(DATA SUPPLIED begins)
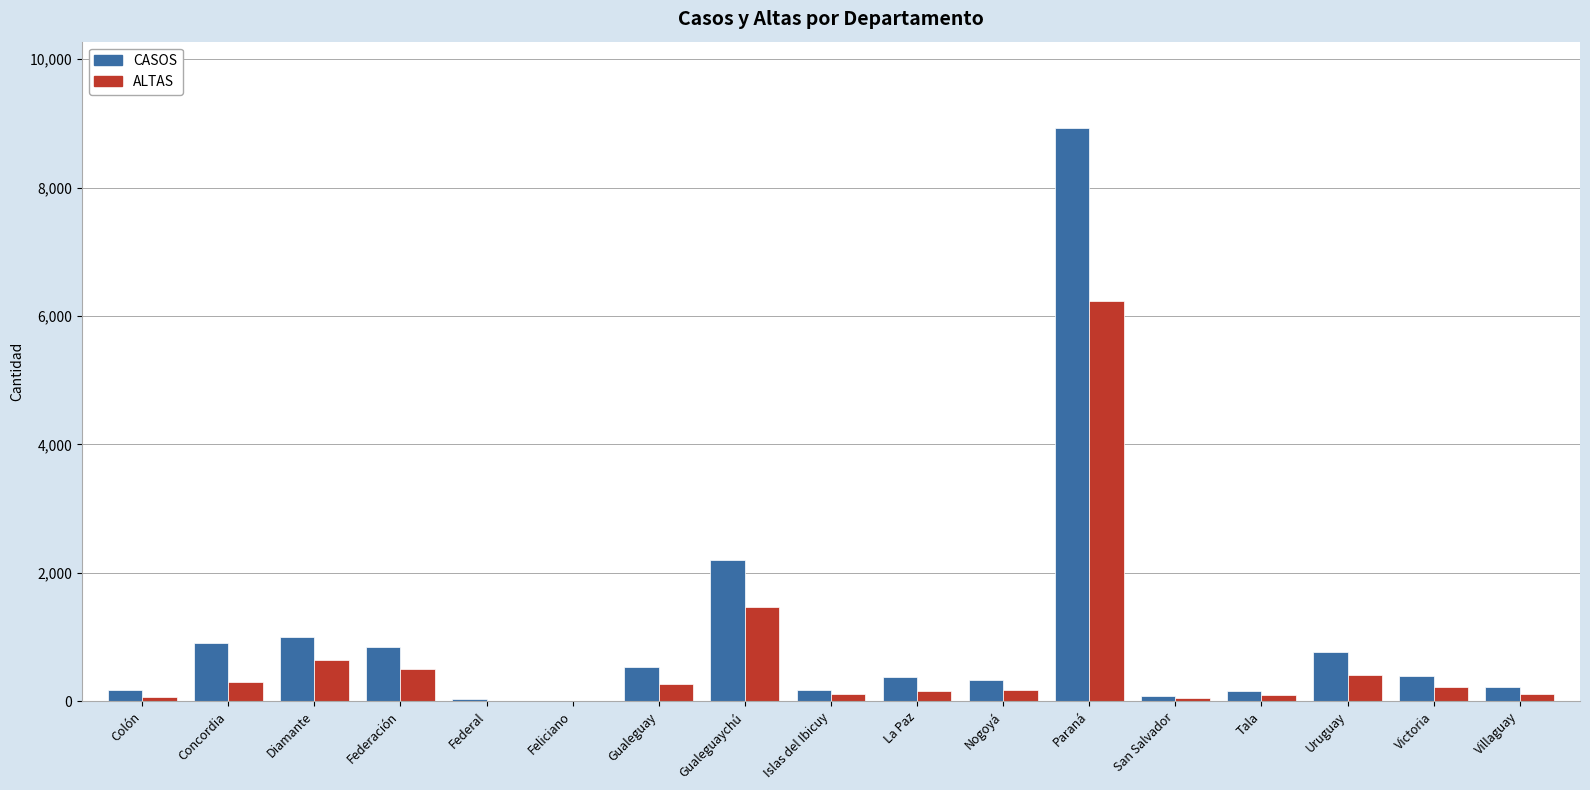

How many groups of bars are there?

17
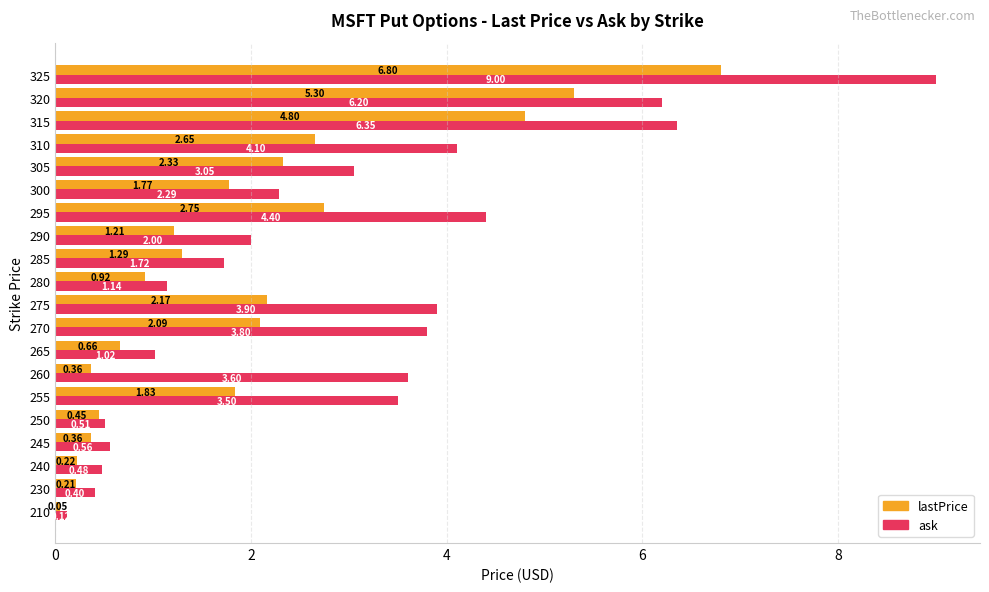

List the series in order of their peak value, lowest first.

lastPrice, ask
(DATA SUPPLIED ends)
(DATA SUPPLIED begins)
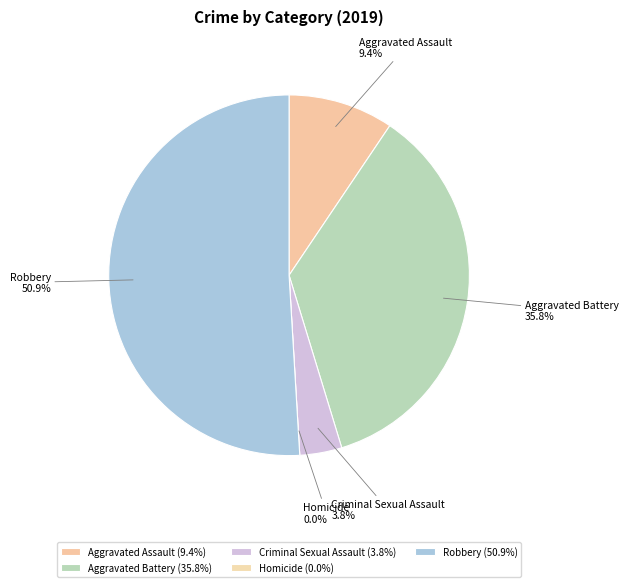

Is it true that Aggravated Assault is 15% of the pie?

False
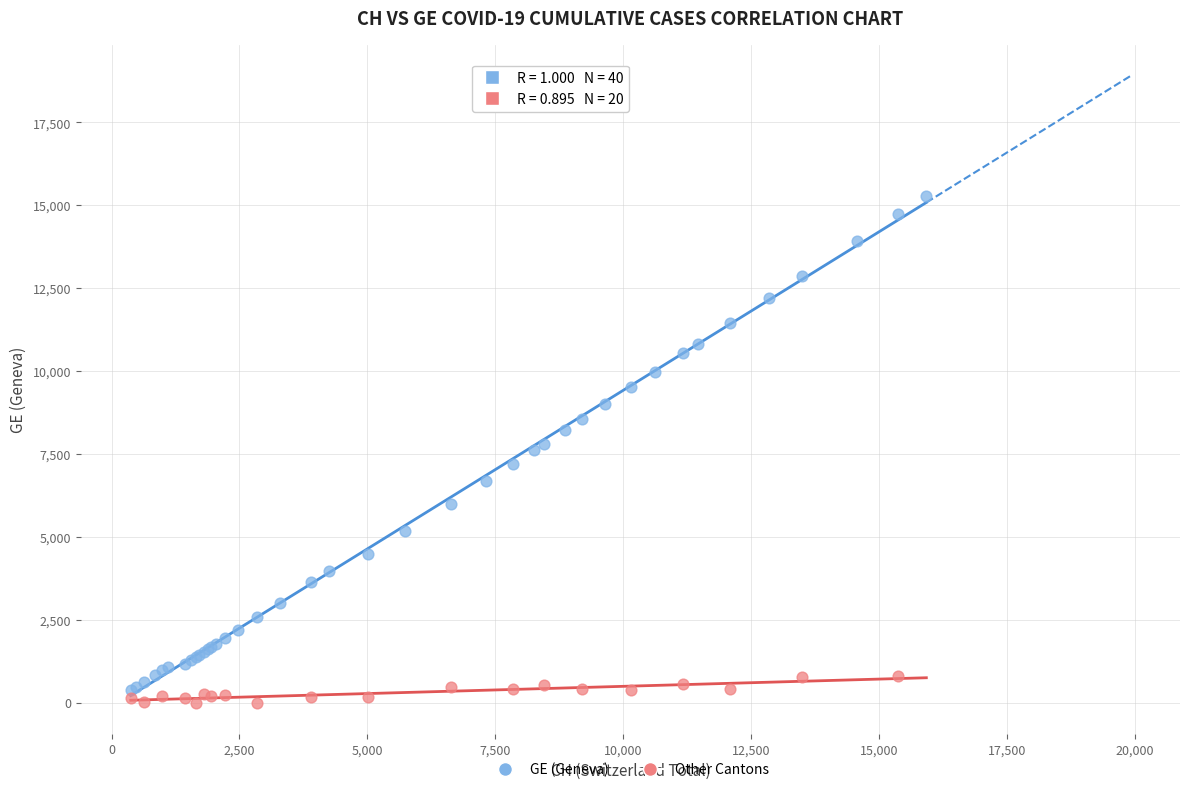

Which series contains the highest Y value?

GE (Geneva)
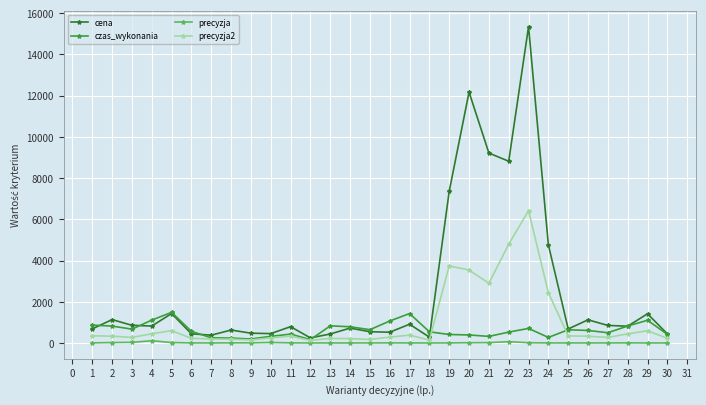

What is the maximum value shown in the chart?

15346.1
(DATA SUPPLIED ends)
WHAT IS EXPECTED>
Lay out the items as a Markdown table with the columns Row and Line text, from the line with "How many groups of bars are there?" up to and including the line with "List the series". Number each line in order, skip blank lines, and omit the pictures.

EXERCISE OUTPUT>
| Row | Line text |
|---|---|
| 1 | How many groups of bars are there? |
| 2 | 17 |
| 3 | List the series in order of their peak value, lowest first. |